You are asked to repeat the listing word for word and to leave out its pictures.

◆ EXTRACTED RECORDS:
###

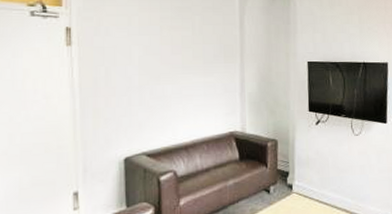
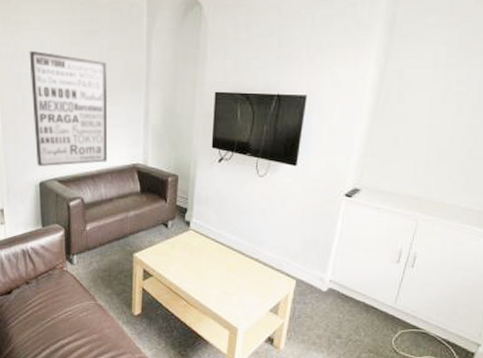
wall art: none [115,25,203,141] -> present [29,50,108,166]

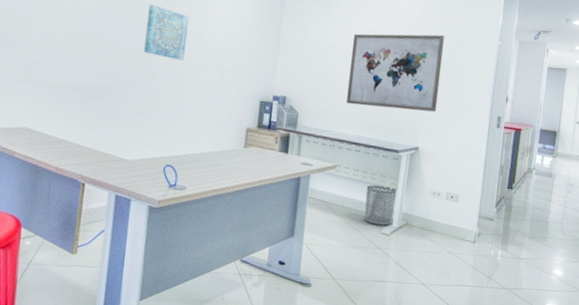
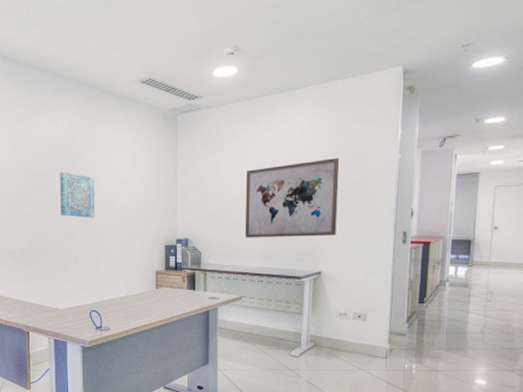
waste bin: present [364,185,397,226] -> none [272,312,303,348]

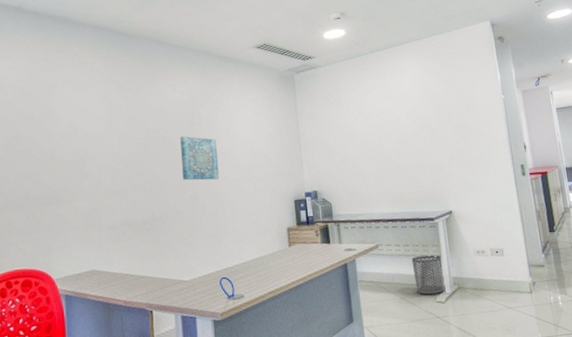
wall art: present [245,157,340,238] -> none [365,101,460,185]
waste bin: none [272,312,303,348] -> present [411,255,444,295]

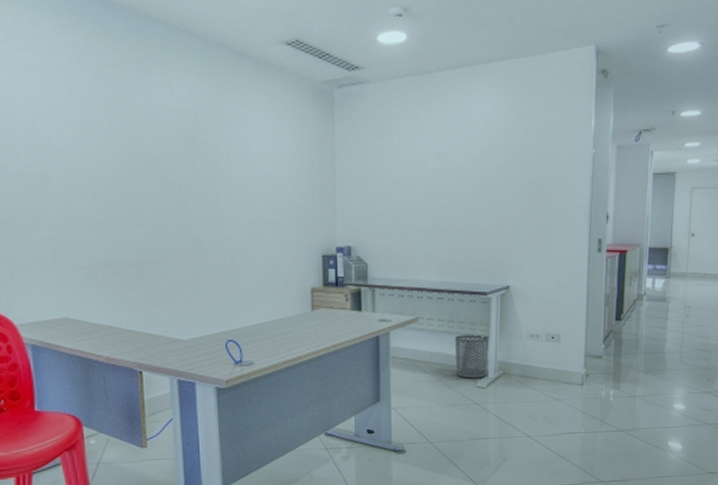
wall art: present [180,135,220,181] -> none [179,157,229,219]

###

◆ WRITTEN REPLY:
wall art: none [115,25,203,141] -> present [29,50,108,166]

waste bin: present [364,185,397,226] -> none [272,312,303,348]

wall art: present [245,157,340,238] -> none [365,101,460,185]
waste bin: none [272,312,303,348] -> present [411,255,444,295]

wall art: present [180,135,220,181] -> none [179,157,229,219]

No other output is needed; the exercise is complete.